# WHAT YOU NEED TO DO
Pull the text lines from all of the entries below and copy them word for word, leaving the pictures out of your answer.

# TASK MATERIAL
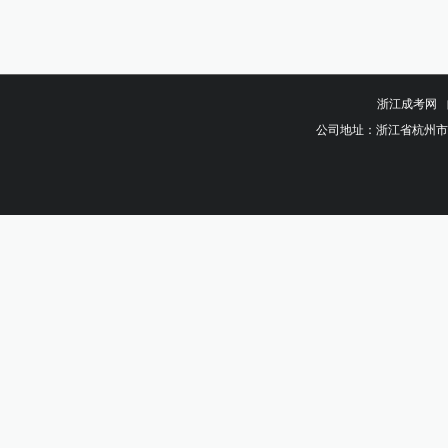
浙江成考网
公司地址：浙江省杭州市钱塘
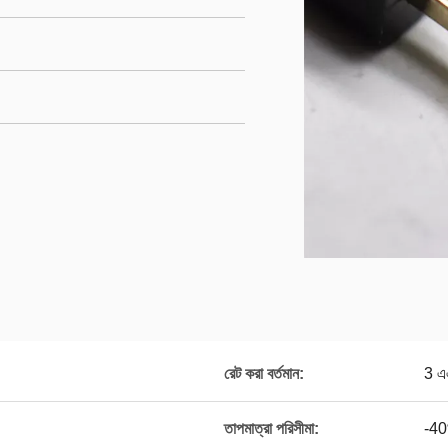
রেট করা বর্তমান:
3 এ
তাপমাত্রা পরিসীমা:
-4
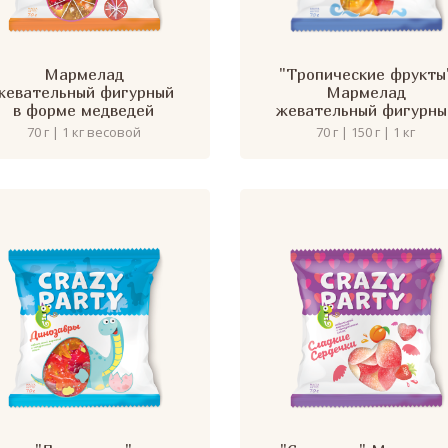
Мармелад
"Тропические фрукты
жевательный фигурный
Мармелад
в форме медведей
жевательный фигурны
70 г | 1 кг весовой
70 г | 150 г | 1 кг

# SOLUTION TO THE EXERCISE
浙江成考网
公司地址：浙江省杭州市钱塘
রেট করা বর্তমান:
3 এ
তাপমাত্রা পরিসীমা:
-4
Мармелад
"Тропические фрукты
жевательный фигурный
Мармелад
в форме медведей
жевательный фигурны
70 г | 1 кг весовой
70 г | 150 г | 1 кг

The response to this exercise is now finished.